» Exercise objective
Find the string "pixels" in the records and copy each line where it occurs.

» Raw data
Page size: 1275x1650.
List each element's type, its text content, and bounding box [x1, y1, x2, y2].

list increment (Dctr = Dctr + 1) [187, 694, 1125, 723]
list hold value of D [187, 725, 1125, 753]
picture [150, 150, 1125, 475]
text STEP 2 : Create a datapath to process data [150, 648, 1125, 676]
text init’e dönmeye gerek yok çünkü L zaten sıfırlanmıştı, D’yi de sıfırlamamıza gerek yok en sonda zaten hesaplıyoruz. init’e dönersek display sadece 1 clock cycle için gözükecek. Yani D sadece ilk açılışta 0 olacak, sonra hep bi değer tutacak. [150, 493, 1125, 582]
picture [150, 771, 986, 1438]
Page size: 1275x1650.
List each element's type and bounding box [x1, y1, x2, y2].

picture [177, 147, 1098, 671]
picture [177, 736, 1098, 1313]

--

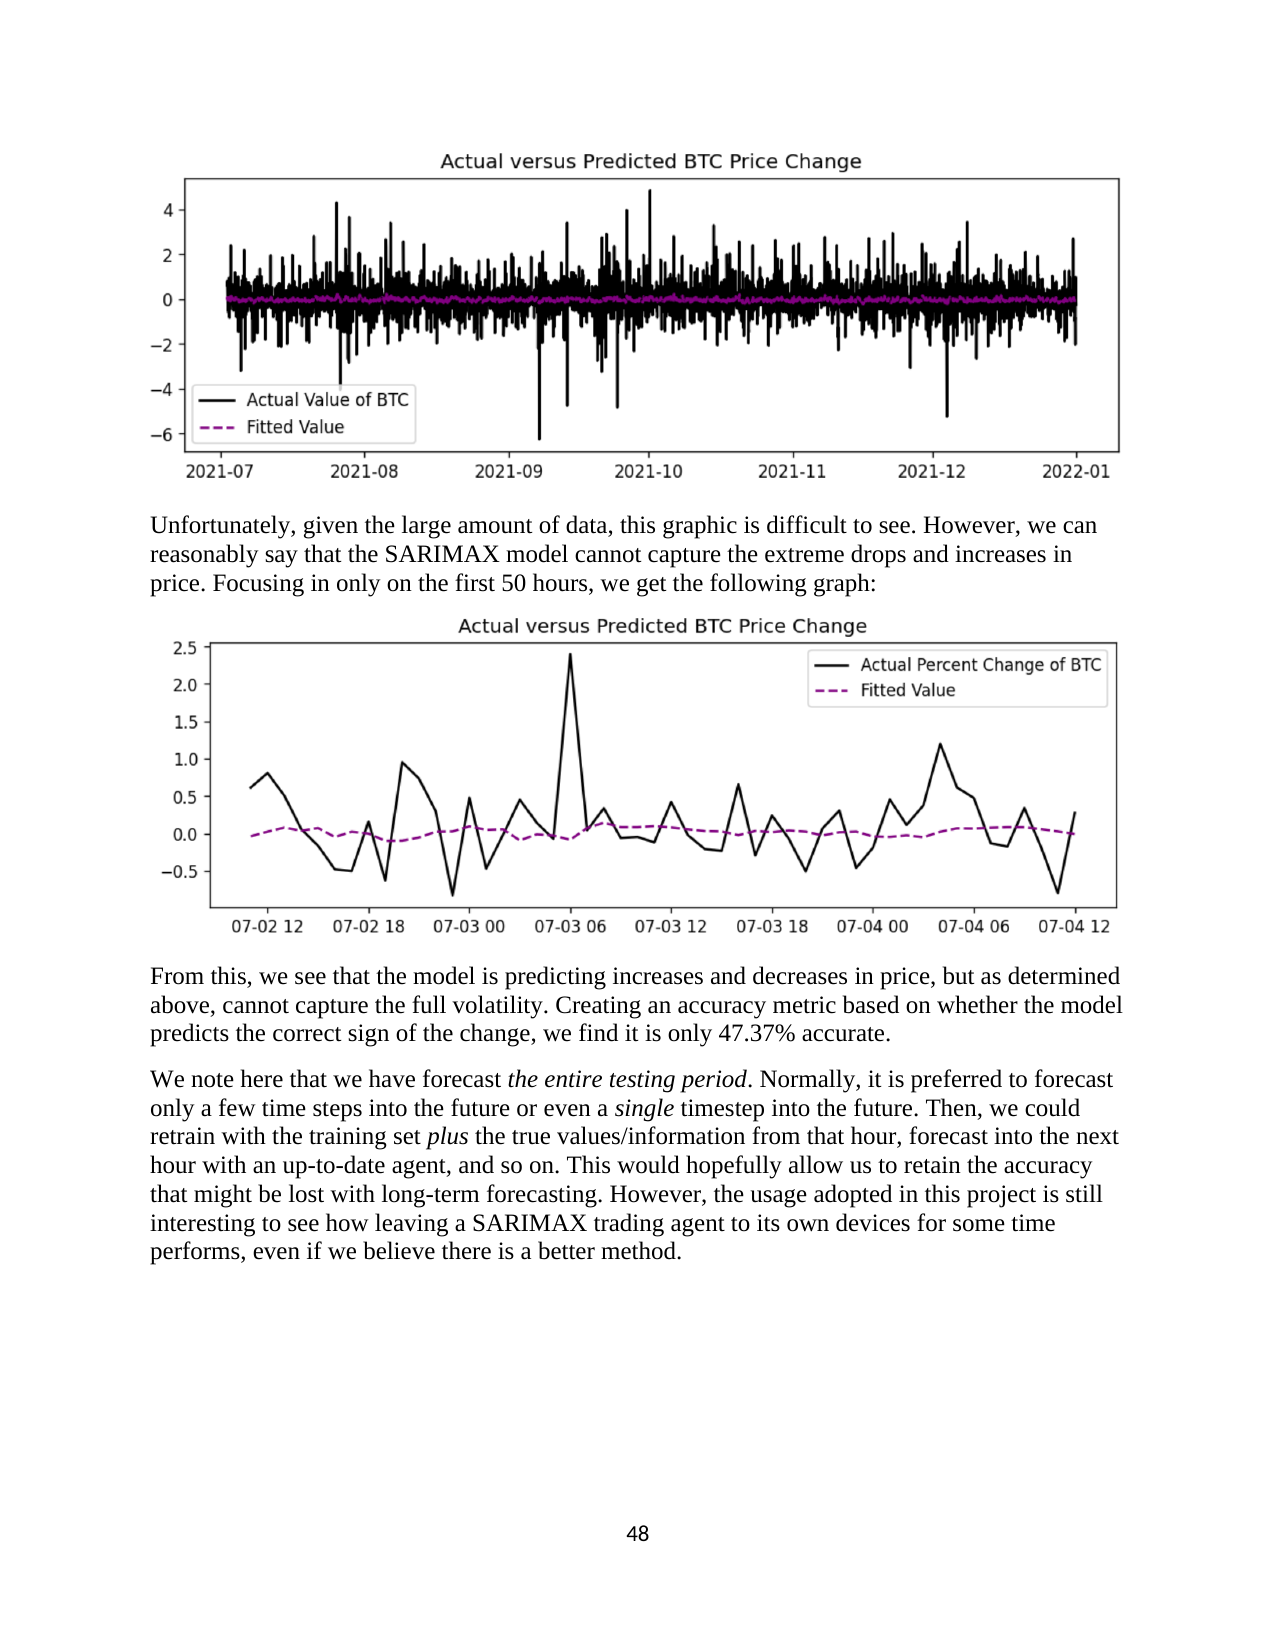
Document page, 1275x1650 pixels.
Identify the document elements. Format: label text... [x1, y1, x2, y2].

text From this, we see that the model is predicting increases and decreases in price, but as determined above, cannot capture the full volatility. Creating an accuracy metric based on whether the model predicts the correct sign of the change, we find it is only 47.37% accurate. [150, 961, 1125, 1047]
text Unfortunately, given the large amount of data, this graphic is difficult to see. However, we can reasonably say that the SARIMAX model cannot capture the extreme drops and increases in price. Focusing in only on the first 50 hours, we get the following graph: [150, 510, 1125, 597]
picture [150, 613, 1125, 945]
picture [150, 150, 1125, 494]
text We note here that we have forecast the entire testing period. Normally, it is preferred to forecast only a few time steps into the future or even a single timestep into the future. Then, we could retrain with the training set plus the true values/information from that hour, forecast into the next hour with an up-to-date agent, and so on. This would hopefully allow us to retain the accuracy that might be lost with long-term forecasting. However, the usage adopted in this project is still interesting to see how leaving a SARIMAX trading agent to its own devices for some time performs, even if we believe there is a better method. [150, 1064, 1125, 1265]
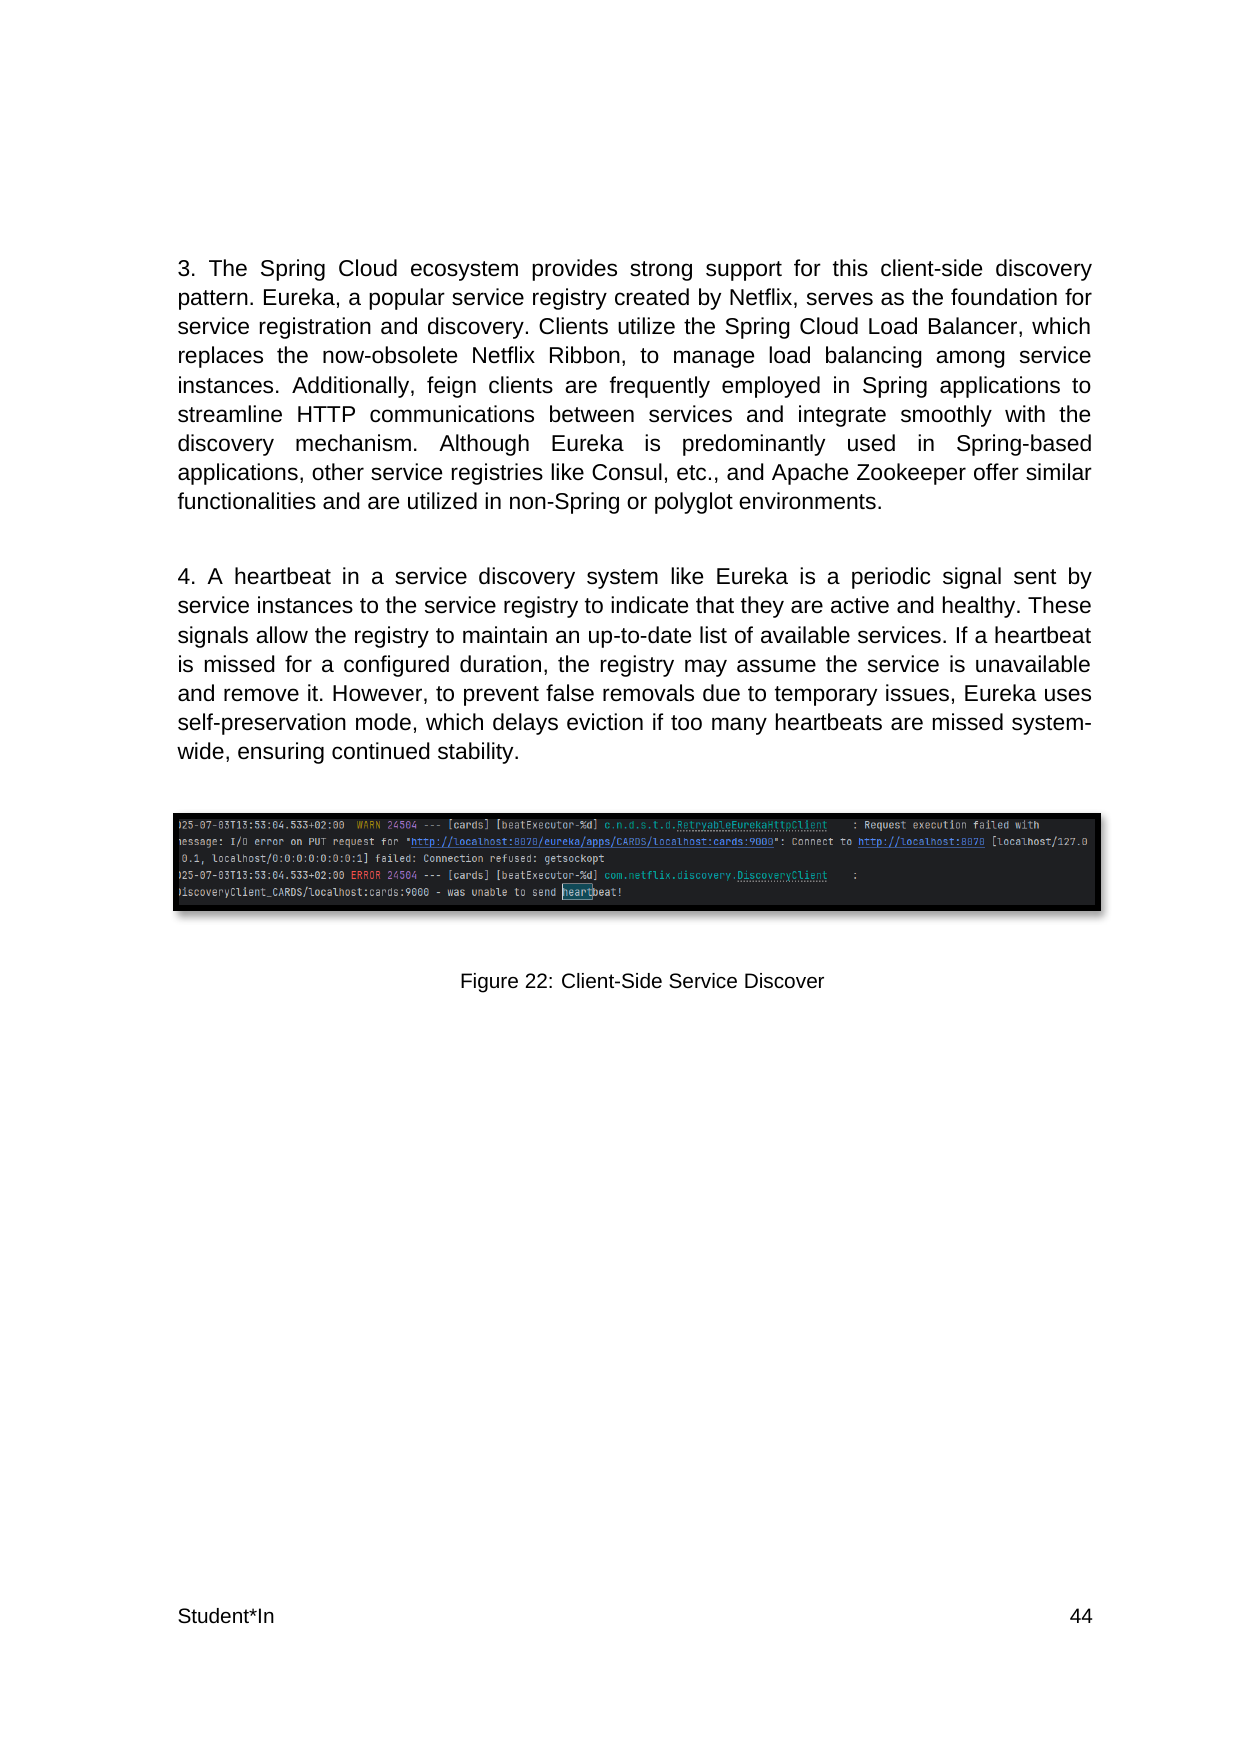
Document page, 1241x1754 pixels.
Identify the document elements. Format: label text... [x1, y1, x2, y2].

==

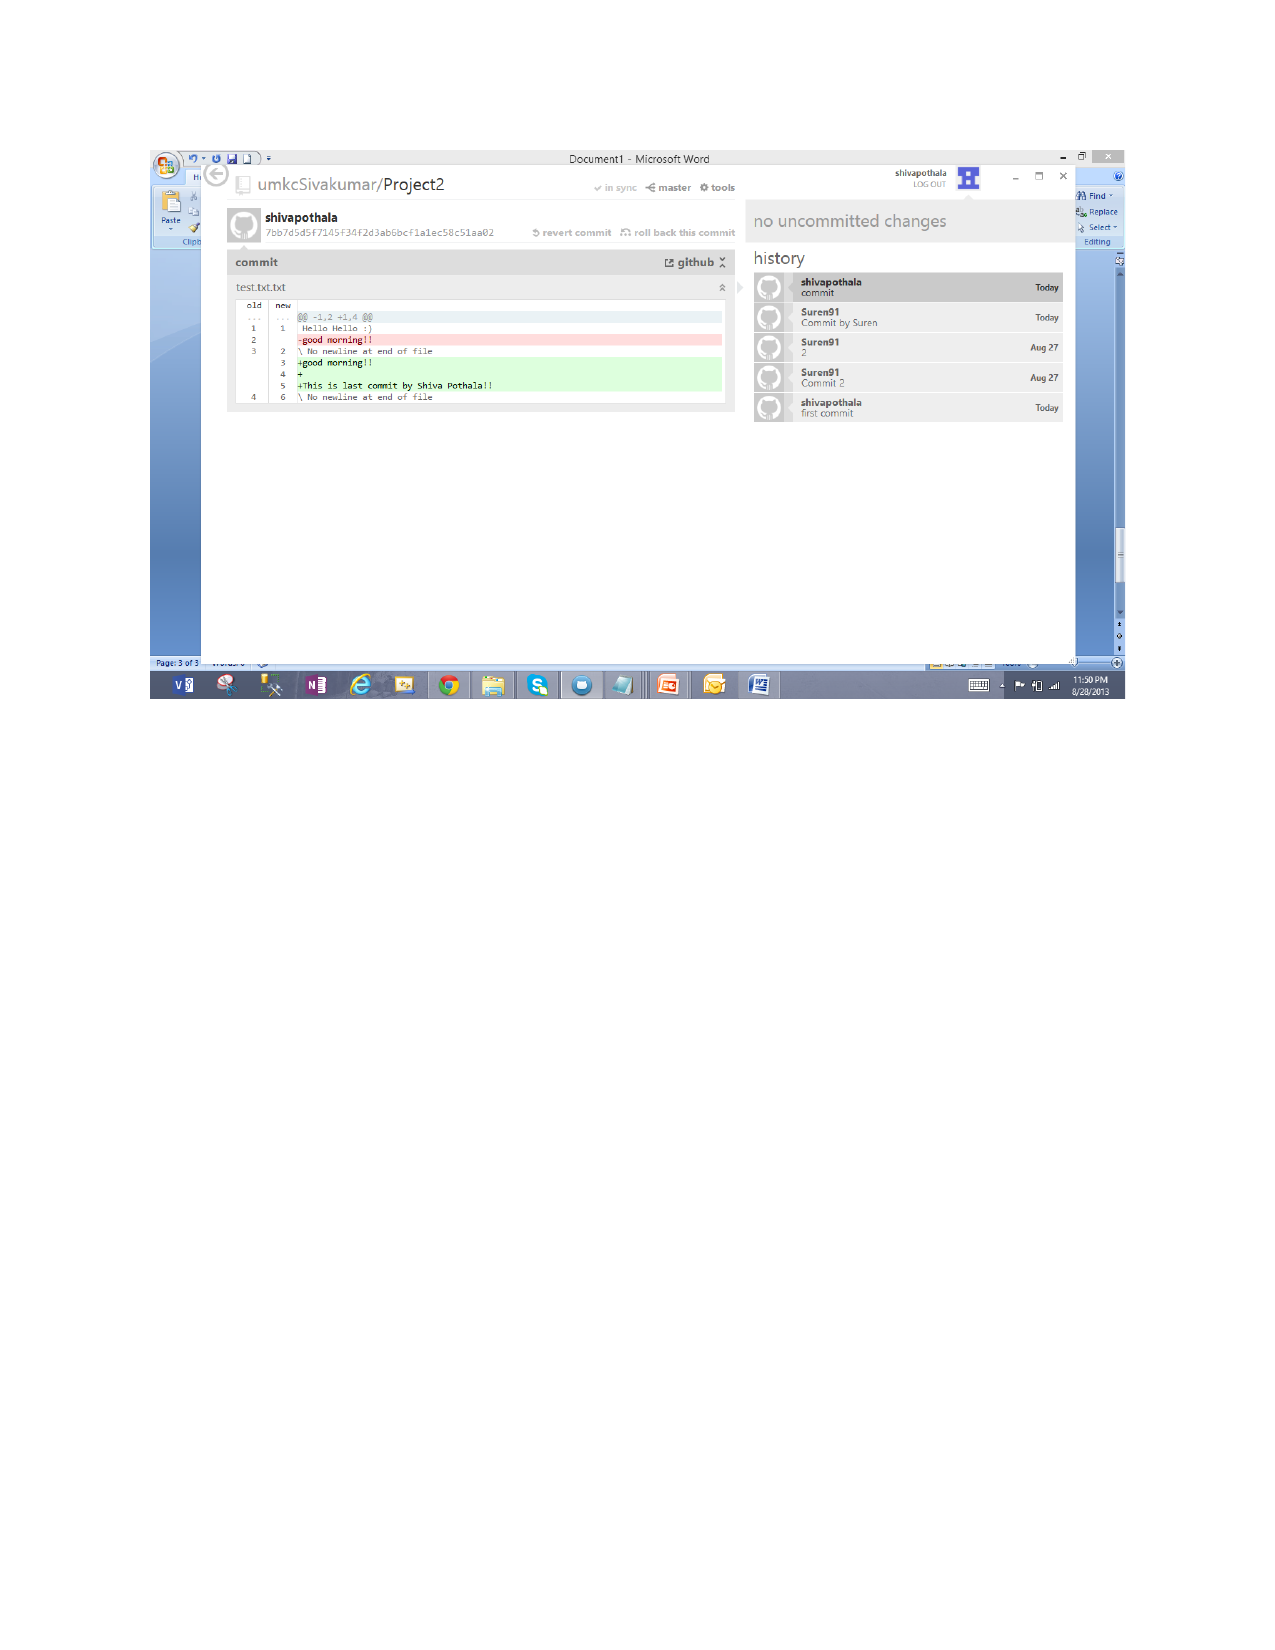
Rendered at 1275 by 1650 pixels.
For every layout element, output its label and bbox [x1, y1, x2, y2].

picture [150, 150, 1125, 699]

» Finished task
Document page, 1275x1650 pixels.
Document page, 1241x1754 pixels.
Rendered at 1275 by 1650 pixels.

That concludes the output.